Can I Contract Histoplasmosis From My Dog?

It’s not likely, but you should still maintain strict hygiene practices, especially if draining wounds are present. Wear protective gloves, and wash your hands with soap and water after handling an infected pet. If anyone in your household is immunocompromised, such as young children, an elderly parent, or someone undergoing chemotherapy, you should discuss safety precautions with your primary care doctor.

What Treatment Options Are Available for a Dog With Histoplasmosis?

Treatment may include antifungal therapy, such as fluconazole or itraconazole. Pain medication may also be administered. Some dogs may need to be hospitalized or receive supportive care, especially if they have difficulty breathing or are not eating.

dog not eating its food
Image Credit: Daria Lixovetckay, Shutterstock

How Long Do I Need to Treat My Dog for Histoplasmosis?
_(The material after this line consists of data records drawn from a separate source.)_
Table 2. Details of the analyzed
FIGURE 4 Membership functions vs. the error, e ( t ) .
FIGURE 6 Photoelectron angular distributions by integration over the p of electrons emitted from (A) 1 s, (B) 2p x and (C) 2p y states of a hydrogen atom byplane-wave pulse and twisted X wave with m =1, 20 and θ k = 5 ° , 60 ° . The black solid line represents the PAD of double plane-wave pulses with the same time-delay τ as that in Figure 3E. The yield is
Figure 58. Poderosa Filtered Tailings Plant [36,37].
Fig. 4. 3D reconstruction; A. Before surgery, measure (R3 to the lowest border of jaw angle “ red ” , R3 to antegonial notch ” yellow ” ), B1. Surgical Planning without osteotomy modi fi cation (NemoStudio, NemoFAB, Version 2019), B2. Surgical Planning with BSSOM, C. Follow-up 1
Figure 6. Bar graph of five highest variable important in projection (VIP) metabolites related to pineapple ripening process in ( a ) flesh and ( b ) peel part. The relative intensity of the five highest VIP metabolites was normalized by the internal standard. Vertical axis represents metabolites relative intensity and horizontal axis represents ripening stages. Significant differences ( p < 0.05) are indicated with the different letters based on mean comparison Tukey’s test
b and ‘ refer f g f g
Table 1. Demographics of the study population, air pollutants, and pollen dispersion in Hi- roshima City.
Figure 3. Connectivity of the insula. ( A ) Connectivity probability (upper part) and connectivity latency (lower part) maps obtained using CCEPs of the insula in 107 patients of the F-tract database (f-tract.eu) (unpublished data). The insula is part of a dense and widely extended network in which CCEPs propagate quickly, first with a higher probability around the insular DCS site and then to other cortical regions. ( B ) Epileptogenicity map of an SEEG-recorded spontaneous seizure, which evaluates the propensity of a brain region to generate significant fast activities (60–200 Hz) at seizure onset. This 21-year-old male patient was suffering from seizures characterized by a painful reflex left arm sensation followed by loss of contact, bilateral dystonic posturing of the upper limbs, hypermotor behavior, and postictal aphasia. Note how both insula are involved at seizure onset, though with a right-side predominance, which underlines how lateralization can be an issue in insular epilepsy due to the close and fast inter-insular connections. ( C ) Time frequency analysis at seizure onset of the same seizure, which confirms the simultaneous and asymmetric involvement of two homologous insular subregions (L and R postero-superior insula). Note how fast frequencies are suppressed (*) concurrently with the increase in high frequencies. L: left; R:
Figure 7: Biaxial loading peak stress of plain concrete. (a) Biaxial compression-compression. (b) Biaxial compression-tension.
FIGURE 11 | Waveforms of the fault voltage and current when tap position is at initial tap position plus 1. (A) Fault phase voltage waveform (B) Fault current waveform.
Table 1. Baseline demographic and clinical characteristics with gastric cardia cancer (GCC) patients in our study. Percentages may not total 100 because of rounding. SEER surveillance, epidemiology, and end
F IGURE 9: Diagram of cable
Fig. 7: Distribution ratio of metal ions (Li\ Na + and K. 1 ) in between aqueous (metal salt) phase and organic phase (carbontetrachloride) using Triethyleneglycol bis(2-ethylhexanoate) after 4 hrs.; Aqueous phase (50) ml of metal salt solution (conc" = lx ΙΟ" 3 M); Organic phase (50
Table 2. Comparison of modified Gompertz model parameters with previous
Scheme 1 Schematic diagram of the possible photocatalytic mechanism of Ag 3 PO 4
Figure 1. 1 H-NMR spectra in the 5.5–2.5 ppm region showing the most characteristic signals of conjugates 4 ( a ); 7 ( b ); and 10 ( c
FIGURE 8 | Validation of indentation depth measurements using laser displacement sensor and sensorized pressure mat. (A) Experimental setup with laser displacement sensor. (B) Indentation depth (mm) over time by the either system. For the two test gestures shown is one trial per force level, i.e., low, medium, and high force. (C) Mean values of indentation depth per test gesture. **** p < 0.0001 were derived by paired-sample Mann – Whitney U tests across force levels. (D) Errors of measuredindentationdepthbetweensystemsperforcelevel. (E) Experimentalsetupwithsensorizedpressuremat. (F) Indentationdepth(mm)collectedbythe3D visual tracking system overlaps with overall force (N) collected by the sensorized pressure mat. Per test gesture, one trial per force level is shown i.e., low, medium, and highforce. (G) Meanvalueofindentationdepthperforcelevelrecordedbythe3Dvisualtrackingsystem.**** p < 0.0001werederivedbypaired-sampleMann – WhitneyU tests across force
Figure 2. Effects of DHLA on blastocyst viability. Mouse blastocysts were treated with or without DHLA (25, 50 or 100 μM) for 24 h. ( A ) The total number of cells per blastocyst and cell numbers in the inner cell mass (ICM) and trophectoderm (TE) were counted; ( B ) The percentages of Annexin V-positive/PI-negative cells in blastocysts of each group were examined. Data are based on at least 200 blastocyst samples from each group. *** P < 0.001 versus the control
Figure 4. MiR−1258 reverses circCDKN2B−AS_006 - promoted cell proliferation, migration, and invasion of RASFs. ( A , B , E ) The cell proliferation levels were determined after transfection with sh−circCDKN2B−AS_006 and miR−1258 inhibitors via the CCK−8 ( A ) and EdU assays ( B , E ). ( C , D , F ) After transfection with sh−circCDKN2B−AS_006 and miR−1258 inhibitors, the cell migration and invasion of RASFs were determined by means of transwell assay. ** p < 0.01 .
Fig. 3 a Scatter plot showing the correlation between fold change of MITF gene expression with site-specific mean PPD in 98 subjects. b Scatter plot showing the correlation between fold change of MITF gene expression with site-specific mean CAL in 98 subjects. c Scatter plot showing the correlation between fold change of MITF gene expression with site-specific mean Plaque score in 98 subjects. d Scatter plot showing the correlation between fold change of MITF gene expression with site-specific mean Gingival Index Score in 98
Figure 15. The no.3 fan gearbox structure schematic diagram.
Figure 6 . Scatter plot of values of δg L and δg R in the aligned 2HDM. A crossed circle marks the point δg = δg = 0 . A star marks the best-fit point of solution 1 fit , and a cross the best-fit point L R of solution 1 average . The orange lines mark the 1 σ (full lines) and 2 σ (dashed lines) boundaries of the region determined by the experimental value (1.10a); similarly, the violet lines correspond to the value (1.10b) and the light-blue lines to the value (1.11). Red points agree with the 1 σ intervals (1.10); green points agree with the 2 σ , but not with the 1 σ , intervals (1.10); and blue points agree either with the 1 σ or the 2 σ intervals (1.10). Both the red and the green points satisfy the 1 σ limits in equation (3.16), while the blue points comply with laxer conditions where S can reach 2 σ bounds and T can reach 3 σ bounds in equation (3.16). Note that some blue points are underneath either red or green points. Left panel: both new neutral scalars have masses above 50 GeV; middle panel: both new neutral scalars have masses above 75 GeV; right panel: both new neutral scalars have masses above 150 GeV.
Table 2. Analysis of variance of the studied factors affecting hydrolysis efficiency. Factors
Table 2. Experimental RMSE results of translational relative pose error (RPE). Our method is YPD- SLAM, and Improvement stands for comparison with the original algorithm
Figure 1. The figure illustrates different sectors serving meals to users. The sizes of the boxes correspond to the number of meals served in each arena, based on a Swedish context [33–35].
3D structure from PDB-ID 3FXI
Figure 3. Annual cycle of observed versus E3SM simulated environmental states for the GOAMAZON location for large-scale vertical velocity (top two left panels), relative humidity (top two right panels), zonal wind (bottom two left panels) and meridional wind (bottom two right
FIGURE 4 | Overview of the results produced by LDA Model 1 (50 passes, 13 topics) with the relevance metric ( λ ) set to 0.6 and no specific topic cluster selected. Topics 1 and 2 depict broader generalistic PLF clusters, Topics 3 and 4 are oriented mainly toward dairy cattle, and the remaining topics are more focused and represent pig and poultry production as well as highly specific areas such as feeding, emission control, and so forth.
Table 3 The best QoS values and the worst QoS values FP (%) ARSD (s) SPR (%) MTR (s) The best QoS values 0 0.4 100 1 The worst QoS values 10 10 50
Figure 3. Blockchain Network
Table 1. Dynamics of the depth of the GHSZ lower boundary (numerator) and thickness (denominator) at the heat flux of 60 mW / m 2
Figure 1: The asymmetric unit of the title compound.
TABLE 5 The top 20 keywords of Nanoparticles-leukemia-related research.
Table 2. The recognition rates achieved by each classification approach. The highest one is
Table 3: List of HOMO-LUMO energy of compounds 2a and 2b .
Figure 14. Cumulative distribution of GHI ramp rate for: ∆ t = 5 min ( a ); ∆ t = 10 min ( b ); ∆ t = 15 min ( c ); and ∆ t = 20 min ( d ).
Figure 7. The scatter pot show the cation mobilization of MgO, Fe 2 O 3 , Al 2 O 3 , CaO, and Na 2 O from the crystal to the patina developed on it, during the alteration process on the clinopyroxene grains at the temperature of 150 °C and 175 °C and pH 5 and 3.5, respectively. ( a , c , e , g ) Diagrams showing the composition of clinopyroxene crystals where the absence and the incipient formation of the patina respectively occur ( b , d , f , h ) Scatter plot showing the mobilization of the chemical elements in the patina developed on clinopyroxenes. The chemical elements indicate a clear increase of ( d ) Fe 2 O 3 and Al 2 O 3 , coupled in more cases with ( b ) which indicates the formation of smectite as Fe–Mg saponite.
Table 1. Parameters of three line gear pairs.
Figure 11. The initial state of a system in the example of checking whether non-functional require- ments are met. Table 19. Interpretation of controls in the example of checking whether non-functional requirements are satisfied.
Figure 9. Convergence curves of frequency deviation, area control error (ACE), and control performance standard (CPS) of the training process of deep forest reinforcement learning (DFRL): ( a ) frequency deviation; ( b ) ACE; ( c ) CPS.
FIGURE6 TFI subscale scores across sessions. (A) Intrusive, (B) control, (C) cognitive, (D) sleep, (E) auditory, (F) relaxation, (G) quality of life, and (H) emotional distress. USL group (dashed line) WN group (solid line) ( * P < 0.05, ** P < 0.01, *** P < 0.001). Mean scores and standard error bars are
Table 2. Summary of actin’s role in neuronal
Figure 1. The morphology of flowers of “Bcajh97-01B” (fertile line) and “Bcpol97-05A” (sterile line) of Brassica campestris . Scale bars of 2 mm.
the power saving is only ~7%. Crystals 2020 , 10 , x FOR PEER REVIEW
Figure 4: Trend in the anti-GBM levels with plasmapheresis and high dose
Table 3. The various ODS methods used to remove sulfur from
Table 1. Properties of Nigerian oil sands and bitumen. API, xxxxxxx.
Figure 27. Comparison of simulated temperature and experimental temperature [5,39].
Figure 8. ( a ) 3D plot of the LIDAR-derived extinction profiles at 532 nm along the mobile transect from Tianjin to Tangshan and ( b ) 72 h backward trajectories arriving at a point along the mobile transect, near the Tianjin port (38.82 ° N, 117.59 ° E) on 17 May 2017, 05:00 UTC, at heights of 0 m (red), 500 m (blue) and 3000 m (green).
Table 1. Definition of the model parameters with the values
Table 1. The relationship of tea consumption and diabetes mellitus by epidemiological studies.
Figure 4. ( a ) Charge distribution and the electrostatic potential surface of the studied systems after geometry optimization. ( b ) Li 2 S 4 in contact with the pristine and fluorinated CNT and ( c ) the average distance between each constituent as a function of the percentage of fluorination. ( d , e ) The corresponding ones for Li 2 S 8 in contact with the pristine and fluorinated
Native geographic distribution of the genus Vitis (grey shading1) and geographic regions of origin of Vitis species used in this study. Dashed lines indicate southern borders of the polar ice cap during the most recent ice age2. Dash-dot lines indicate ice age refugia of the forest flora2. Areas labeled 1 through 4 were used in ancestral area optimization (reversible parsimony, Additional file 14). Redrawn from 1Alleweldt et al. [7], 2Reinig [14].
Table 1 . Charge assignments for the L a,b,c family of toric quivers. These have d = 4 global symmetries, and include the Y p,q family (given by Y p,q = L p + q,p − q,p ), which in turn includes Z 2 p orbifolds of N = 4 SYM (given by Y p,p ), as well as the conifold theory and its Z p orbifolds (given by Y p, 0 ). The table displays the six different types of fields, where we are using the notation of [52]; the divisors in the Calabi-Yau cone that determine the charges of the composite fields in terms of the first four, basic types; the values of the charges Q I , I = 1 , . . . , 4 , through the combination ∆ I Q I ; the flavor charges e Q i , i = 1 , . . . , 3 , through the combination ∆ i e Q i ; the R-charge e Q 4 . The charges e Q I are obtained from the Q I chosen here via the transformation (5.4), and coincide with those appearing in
Recovery is usually prolonged. It may take 6 months or longer to successfully eliminate the fungus.

How Can I Prevent My Dog From Contracting Histoplasmosis?

One of the best preventive measures is to prevent your dog from eating bird or bat droppings. Keep them away from caves, bird coops, and other places where birds and bats congregate. Rotting wood may also be a source of fungal infection. Be mindful of places where the fungus is especially prevalent.

Conclusion

Histoplasmosis is a fungal infection that can occur in dogs. It is caused by fungal spores that are either inhaled or ingested from the soil and cause infection in the lungs, intestinal tract, or systemically. Signs may be non-specific. A diagnosis is confirmed through cytology or histopathology. Treatment may consist of antifungal medications.

Not all histoplasmosis cases will be treated successfully, however, and dogs with advanced disease or poor body condition may have a poorer prognosis.